[haiku-commits] Re: BRANCH pdziepak-github.master [a96e17b] src/system/kernel/scheduler

  • From: Pawel Dziepak <pdziepak@xxxxxxxxxxx>
  • To: haiku-commits@xxxxxxxxxxxxx
  • Date: Fri, 7 Feb 2014 01:44:16 +0100

2014-02-06 11:44 GMT+01:00 Axel Dörfler <axeld@xxxxxxxxxxxxxxxx>:
>> On February 6, 2014 at 4:01 AM "pdziepak-github.master"
>> <community@xxxxxxxxxxxx> wrote:
>>   The solution to this problem is to add a timer each time an idle thread is
>>   scheudled which, after kLoadMeasureInterval, would fire and force load
>>   update.
>
> Wouldn't that make it tick again (as opposed to tickless)?

No, it wouldn't. When an idle thread is scheduled (and the previous
therad wasn't idle) a one shot timer is added that invokes
CPUEntry::_UpdateLoadEvent (as opposed to CPUEntry::_RescheduleEvent
for non-idle threads). After that timer fires and load is updated the
scheduler causes no more ticks until a ready thread arrives.

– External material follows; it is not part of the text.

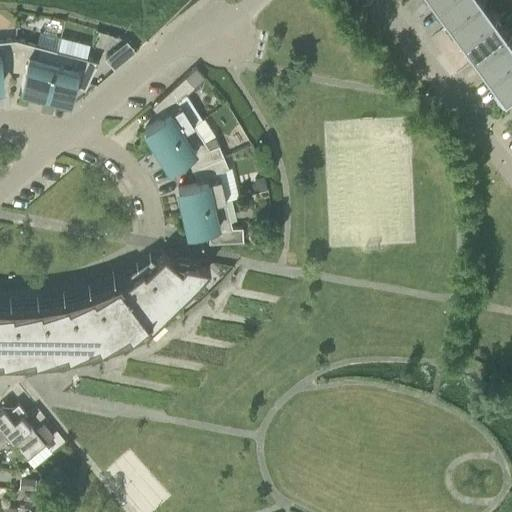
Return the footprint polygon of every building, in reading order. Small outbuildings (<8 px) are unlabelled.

> Also, I don't understand why this would be necessary. Why would the load 
> changes
> when the idle thread runs? Isn't that always triggered by external events that
> could instead update the load statistics?

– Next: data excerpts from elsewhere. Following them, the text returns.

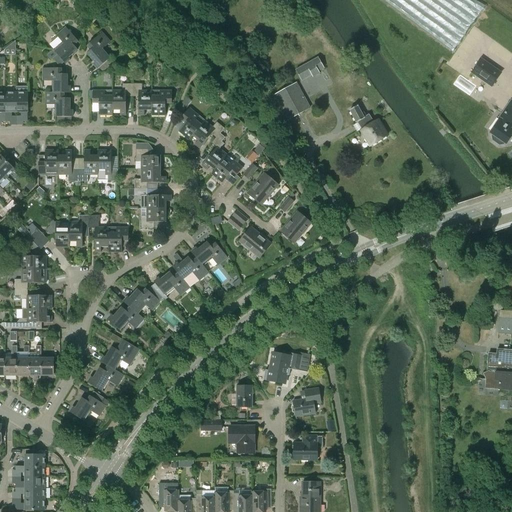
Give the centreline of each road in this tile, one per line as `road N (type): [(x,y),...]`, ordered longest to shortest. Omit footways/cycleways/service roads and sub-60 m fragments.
road 1 (tertiary): [(108,471),(211,349),(271,302),(363,251),(511,198)]
road 2 (residential): [(107,283),(87,315),(76,365),(36,432)]
road 3 (residential): [(85,130),(161,139),(185,164),(192,201)]
road 4 (residential): [(192,201),(172,242),(107,283)]
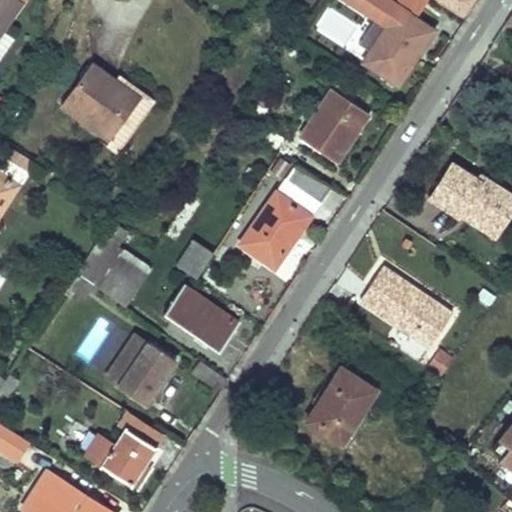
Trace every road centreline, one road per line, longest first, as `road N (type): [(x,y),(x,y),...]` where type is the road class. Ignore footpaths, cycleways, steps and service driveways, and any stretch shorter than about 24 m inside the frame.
road 1 (residential): [(495,0),(210,431),(202,471)]
road 2 (residential): [(202,471),(248,475),(323,511)]
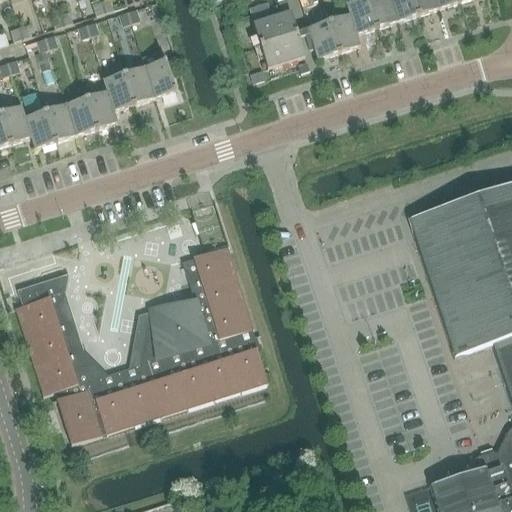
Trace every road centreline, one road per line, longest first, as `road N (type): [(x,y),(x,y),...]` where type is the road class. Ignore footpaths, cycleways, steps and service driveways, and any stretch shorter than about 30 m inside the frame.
road 1 (tertiary): [(0,222),(511,68)]
road 2 (tertiary): [(30,511),(0,387)]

Theread load is an average load of a thread in the last
kLoadMeasureInterval (well, strictly speaking it is estimated load the
thread would produce if there were no other active threads, but that's
not really important here), core load is a sum of loads of all threads
that has been active on that core during last kLoadMeasureInterval.
When an idle thread is scheduled the core may still be in a middle of
load measurement interval and its load can not be updated immediately
(if it was such statistics wouldn't be of much use, e.g. if there was
one active thread producing 50% core load would be 0% for 50% of
time). That's why core load has to be updated with a certain delay
(unless we know for sure that the thread won't come back because it
has been migrated or no longer exists) and therefore a one shot timer
is needed when scheduling an idle thread.